■ **KUTIPAN DOKUMEN**:
▬▬▬▬▬▬
This study aimed todescribe analyze the elements of
multicultural education in the traditional culture of ethnic Muna in Southeast
Sulawesi, by employing a qualitative descriptive method. Key sources of
informants in this study is the maestro conservationist tradition, figure of
culture, social and youth. Data collected techniques participant observation,
in-depth interviews and focus group discussions. Data analysis of reduction,
data presentation and conclusion. Results showed that in the traditional culture
of ethnic Muna are the values of multicultural education that appreciate the
service and the work of others, peaceful coexistence, recognizing the nature of
the individual as being weak, suggested to have a noble character, recognize
and respect the rights of others , has a high work ethic and values of gender
neutrality. Values of multicultural education are deeply embedded in the
tradition pemali (tabo), traditional expressions, folklore and traditional
puzzles.
Keywords: traditional culture, multicultural education.
1. Pendahuluan
Setiap kelompok masyarakat memiliki budaya tradisional dan kearifan lokal sendiri yang menjadi ciri khas sekaligus keunikkan atau
karakteristik masyarakat tersebut. Di tengah krisis nilai-nilai budaya modern
dewasa ini, budaya tradisional tengah menjadi bahan kajian berbagai kalangan,
karena diyakini bahwa di dalam budaya tradisional tersebut terdapat sejumlah
kearifan lokal, yang dapat menjadi solusi atas krisis kebudayaan modern
(Herman, 2016). Salah satu bentuk kearifan lokal dalam budaya tradisional antara lain berupa
ajaran-ajaran leluhur tentang nilai-nilai pendidikan multikultural yang
bersumber dari pengalaman hidup dan hasil interaksi masyarakat lokal dengan
alam sekitar mereka (Mungmachon, 2012).
▬▬▬▬▬▬
■ **INFORMASI YANG DIBERIKAN**:
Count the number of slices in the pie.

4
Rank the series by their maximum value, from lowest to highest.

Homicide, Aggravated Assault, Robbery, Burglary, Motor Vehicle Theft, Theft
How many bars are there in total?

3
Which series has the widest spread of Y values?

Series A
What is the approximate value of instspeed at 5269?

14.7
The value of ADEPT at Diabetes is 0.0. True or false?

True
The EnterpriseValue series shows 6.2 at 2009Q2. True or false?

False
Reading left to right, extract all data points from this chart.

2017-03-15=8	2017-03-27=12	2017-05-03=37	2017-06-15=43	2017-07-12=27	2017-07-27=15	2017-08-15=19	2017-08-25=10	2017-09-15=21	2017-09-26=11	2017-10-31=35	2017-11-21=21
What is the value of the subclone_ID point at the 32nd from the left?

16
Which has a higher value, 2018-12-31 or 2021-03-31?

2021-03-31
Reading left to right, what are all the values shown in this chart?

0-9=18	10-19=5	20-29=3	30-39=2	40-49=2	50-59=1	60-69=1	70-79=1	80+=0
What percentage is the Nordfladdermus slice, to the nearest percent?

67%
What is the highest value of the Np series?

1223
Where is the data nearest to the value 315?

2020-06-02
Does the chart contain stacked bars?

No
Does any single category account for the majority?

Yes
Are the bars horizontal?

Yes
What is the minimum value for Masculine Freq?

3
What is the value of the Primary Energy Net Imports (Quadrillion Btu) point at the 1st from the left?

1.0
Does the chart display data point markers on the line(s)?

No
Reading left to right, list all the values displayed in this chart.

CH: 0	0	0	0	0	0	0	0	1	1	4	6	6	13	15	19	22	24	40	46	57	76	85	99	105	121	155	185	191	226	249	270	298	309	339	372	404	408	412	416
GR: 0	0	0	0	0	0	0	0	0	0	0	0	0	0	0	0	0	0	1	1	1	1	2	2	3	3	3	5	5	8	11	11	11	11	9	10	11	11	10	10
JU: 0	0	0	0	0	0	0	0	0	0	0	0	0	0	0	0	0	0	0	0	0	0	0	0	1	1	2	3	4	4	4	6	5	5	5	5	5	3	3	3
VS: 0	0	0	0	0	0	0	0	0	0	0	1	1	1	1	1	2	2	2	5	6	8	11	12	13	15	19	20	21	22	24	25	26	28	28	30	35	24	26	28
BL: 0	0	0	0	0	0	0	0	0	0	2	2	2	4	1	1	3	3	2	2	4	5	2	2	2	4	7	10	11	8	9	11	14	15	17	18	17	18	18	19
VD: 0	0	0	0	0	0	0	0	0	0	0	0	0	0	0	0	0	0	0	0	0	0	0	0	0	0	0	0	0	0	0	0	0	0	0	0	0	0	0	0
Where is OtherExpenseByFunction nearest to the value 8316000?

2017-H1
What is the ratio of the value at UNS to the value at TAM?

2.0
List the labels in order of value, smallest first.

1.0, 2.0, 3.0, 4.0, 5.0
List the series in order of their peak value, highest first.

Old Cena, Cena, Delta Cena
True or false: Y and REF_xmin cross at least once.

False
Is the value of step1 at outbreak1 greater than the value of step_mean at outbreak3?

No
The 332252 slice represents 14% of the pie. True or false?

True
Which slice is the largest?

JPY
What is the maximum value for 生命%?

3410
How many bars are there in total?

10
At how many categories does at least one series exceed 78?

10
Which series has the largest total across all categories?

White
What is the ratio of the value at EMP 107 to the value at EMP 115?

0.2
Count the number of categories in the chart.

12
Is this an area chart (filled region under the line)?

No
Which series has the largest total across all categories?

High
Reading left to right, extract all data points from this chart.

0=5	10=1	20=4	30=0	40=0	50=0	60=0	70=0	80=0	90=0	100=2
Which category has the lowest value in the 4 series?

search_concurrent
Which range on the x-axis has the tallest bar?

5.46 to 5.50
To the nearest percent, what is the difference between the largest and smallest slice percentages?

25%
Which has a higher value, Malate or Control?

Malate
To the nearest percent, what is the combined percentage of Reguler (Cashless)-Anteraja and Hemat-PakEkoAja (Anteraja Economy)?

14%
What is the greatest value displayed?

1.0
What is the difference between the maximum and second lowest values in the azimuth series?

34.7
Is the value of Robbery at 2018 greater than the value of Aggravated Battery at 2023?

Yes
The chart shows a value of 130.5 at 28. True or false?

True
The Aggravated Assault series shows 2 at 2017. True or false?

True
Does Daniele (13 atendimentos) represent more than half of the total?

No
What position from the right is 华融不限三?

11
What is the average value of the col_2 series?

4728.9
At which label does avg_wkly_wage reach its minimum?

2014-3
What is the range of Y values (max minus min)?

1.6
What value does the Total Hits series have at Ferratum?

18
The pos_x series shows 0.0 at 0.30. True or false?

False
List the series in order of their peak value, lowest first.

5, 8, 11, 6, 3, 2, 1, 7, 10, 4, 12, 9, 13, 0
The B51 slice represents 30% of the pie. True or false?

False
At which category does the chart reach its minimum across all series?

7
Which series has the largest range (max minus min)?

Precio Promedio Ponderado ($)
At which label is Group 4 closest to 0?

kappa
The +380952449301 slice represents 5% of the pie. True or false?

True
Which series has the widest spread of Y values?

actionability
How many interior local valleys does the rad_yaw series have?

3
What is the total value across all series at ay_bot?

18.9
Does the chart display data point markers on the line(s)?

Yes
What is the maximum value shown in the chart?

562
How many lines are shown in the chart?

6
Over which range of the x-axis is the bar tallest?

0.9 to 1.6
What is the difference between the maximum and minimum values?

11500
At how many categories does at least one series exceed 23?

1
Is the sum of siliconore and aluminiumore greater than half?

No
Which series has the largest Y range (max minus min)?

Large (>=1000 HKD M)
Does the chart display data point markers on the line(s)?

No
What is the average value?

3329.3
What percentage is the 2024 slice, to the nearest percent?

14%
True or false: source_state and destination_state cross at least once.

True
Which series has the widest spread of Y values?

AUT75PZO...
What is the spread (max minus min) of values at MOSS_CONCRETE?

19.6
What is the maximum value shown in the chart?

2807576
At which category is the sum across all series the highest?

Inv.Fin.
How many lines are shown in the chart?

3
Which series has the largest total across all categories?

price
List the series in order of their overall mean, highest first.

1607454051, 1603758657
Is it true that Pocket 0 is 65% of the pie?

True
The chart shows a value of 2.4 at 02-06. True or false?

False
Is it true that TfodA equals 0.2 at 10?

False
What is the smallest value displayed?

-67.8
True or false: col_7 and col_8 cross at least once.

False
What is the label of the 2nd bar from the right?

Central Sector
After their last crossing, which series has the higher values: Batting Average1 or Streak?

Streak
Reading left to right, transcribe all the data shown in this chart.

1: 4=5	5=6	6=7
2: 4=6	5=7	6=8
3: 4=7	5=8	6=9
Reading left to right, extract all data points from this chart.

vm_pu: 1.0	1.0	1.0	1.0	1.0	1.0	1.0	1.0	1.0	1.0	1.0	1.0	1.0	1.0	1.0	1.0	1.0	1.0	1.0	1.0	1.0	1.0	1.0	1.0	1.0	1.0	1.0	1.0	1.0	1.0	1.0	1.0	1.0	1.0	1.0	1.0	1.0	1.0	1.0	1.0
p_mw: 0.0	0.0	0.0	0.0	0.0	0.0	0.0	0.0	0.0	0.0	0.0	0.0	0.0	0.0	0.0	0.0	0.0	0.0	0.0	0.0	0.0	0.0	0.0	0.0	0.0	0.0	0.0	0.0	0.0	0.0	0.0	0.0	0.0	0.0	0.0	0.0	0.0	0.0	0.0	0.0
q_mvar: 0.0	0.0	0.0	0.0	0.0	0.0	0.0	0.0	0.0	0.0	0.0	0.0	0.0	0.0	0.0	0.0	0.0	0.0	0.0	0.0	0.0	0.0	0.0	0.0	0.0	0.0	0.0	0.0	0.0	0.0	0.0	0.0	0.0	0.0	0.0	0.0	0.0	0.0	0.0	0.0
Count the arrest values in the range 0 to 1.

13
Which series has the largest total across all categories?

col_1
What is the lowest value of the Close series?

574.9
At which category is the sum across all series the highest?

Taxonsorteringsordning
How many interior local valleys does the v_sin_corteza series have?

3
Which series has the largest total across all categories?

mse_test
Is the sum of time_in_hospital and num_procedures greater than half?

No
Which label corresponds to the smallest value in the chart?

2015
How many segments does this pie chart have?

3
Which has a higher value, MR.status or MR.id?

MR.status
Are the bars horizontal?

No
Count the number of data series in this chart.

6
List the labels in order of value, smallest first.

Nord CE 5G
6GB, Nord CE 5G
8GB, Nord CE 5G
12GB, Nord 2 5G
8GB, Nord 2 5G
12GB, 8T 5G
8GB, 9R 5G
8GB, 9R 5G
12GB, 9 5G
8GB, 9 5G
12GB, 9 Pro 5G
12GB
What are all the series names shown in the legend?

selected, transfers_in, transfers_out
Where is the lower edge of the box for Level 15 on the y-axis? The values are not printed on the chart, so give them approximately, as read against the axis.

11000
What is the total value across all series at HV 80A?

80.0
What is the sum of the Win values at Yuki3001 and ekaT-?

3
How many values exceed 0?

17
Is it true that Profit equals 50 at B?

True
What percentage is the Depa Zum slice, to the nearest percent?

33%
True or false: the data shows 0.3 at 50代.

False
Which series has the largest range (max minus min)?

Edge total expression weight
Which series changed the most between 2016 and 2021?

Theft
▬▬▬▬▬▬
■ **KETENTUAN LATIHAN**:
(a) Jawab pertanyaan berikut berdasarkan teks tentang budaya tradisional etnis Muna:
(i) Metode apa yang dipakai dalam penelitian ini?
(ii) Teknik apa saja yang dipakai untuk mengumpulkan data?
(iii) Menurut pendahuluan, dari mana ajaran leluhur tentang nilai-nilai pendidikan multikultural bersumber?
(b) Sebutkan semua bentuk tradisi yang menurut teks tentang budaya tradisional etnis Muna menyimpan nilai-nilai pendidikan multikultural.
(c) Teruskan pendahuluan teks tentang budaya tradisional etnis Muna, mulai setelah kalimat terakhirnya.
Data ini berasal dari sumber lain.

■ **JAWABAN TUGAS**:
(a)
(i) Metode deskriptif kualitatif.
(ii) Observasi partisipan, wawancara mendalam, dan diskusi kelompok terfokus.
(iii) Dari pengalaman hidup dan hasil interaksi masyarakat lokal dengan alam sekitar mereka.

(b)
- Tradisi pemali
- Ungkapan tradisional
- Cerita rakyat
- Teka-teki tradisional

(c)
Pendidikan multikultural
adalah proses pengembangan seluruh potensi manusia untuk menghargai pluralitas
dan heterogenitas sebagai konsekuensi keragaman budaya, etnis, dan aliran agama
( Naim, at al, 2008). Sementara Mahfud (2009) berpendapat, bahwa pendidikan
multikultural dapat diartikan sebagai pendidikan mengenai keragaman budaya,
atau pendidikan yang ingin mengeksplorasi perbedaan sebagai keniscayaan
(anugrah tuhan). Kemudian kita mampu menyikapi perbedaan tersebut dengan penuh
toleran dan semangat egaliter. Begitu pula dengan Banks (2007) mendefenisikan
pendidikan multikultural sebagai suatu kebijakan sosial yang didasarkan pada prinsip-prinsip
pemeliharaan budaya dan saling memiliki rasa hormat antara seluruh kelompok
budaya di dalam masyarakat untuk mewujudkan kehidupan demokrasi yang ideal bagi
bangsanya.
Sejalan dengan
itu, Bennet (2003) menyatakan bahwa dasar berpikir pendidikan multikultur adalah
bagaimana kelompok-kelompok etnik yang beragam dapat menentukan sendiri budaya
asing yang ingin mereka miliki sesuai dengan pandangan mereka terhadap
kelompoknya, sehingga mereka dapat menyesuaikan dengan budaya-budaya lainnya,
tanpa melakukan pengurangan atau menghilagkan budayanya sendiri.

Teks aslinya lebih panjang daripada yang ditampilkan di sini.